The following patents are representative of seismic visualization techniques in the prior art. U.S. Pat. No. 6,215,499 teaches a method for projecting poststack 3-D data onto curved surfaces. U.S. Pat. No. 6,141,622 teaches the display of a semblance parameter or attribute obtain from a time and spatial data cell. U.S. Pat. No. 6,012,018 teaches the derivation of a seismic attribute from processed, e.g. stacked, seismic data and correlating the seismic attribute to a specific physical characteristic of the subsurface region.
U.S. Pat. No. 5,930,730, teaches a visualization method utilizing a 2-D color map wherein multiple parameterizations of a 3-D dataset such as semblance, true dip azimuth, and true dip estimates are mapped to correspond to one of the three variables of hue, saturation and lightness. This would allow the interpreter to visualize multiple parameterizations on a single 2-D map.
U.S. Pat. No. 5,671,344 teaches a method of generating surface slices through a 3-D volume, wherein visualization of data from the 3-D volume is made along a surface within the volume, such as a lithologic formation boundary.
U.S. Pat. No. 5,432,895, teaches a virtual reality imaging system in which a user can view objects and phenomena within a multidimensional space, from a user defined point or along a user defined path.
Thus generally the prior art focuses on visualization techniques for poststack data. In any event, whether poststack or prestack, one drawback to the methods of the prior art is that data characteristics are lost as data is condensed into a single number or attribute, such as coherence or variance. While this attribute may be mapped, either by color, on a gray scale or by number, the process of deriving the attribute distills out information that is more amenable to visualization with the human eye such as, for example, signal to noise characteristics, reflector curvature, etc. Another drawback to these prior art visualization techniques is that they do not provide the geophysicist with the capability to view prestack seismic data in plan view or in conjunction with other displays of seismic data such as, for example, structure maps. Rather, the actual seismic data continues to be displayed vertically as a function of time or depth without additional dimensions that would allow the geophysicist more insight into subsurface characteristics.

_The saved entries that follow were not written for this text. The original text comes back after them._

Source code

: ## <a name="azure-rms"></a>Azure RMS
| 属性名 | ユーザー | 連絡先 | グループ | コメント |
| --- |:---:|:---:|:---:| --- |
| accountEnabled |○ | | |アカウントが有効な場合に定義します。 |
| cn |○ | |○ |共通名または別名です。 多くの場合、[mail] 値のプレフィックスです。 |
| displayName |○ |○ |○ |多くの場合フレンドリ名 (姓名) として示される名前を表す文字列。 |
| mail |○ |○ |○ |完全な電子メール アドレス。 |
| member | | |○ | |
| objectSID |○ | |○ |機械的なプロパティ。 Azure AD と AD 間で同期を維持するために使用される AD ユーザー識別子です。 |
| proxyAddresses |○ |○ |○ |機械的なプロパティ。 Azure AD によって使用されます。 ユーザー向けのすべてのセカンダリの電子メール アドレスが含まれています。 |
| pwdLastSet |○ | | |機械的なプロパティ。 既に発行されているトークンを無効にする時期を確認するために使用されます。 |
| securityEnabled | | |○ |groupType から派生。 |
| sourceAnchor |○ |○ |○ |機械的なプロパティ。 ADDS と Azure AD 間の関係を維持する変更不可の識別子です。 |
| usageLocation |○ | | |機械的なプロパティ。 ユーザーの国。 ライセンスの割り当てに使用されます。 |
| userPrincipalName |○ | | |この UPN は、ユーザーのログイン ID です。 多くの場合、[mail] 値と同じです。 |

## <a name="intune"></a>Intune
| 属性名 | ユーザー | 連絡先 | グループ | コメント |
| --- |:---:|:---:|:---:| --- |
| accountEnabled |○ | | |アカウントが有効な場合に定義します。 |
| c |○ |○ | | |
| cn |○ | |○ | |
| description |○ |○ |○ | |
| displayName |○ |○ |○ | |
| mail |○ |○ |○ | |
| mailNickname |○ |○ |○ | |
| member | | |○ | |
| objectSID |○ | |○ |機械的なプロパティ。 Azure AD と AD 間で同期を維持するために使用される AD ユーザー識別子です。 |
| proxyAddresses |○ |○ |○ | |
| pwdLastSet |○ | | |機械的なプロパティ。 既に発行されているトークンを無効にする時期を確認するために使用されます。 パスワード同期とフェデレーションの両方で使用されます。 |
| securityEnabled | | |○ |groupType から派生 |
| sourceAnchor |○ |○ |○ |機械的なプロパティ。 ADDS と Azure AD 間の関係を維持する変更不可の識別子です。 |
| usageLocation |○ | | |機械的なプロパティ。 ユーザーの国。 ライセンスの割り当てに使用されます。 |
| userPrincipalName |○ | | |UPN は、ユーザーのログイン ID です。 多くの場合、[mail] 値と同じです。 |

It is therefore desirable for a processor or interpreter to use visualization techniques to do such things as, for example, view data in a multidimensional plan view during the creation of a velocity model to determine areas of adequate and inadequate velocity determinations. Such a method would permit visualization of a seismic survey simultaneously across the surface of a structure, particularly in the case of prestack data. It would also be desirable for such persons to view this prestack data in conjunction with the subsurface structure with which the data is associated utilizing a method that could yield a correlation between the seismic data and the subsurface structure from which the data is extracted. For example, an AVO anomaly associated with structural closure such as a fault termination would be more prospective than an AVO anomaly without any structural closure. Thus, such capabilities would be desirable in order to view the effect of changes in parameters such as velocity field accuracy and AVO response.